*** Exercise inputs Section Begins ***

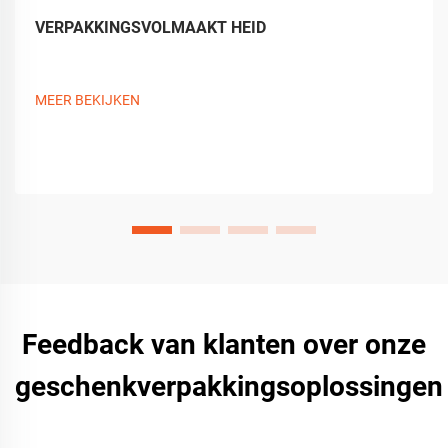
VERPAKKINGSVOLMAAKT HEID
MEER BEKIJKEN
Feedback van klanten over onze
geschenkverpakkingsoplossingen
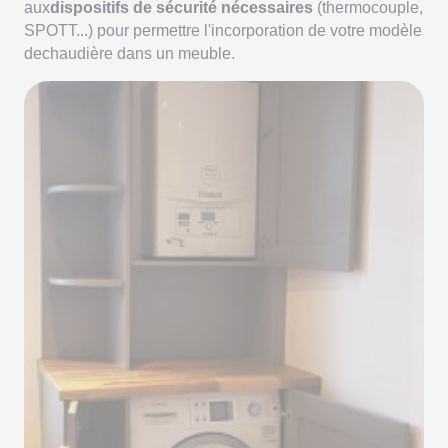
aux
dispositifs de sécurité nécessaires
(thermocouple,
SPOTT...) pour permettre l'incorporation de votre modèle
dechaudière dans un meuble.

*** Exercise inputs Section Ends ***

### Work required:
Please produce an exact copy of all the material, leaving out the pictures.

### Output for this task:
VERPAKKINGSVOLMAAKT HEID
MEER BEKIJKEN
Feedback van klanten over onze
geschenkverpakkingsoplossingen
aux
dispositifs de sécurité nécessaires
(thermocouple,
SPOTT...) pour permettre l'incorporation de votre modèle
dechaudière dans un meuble.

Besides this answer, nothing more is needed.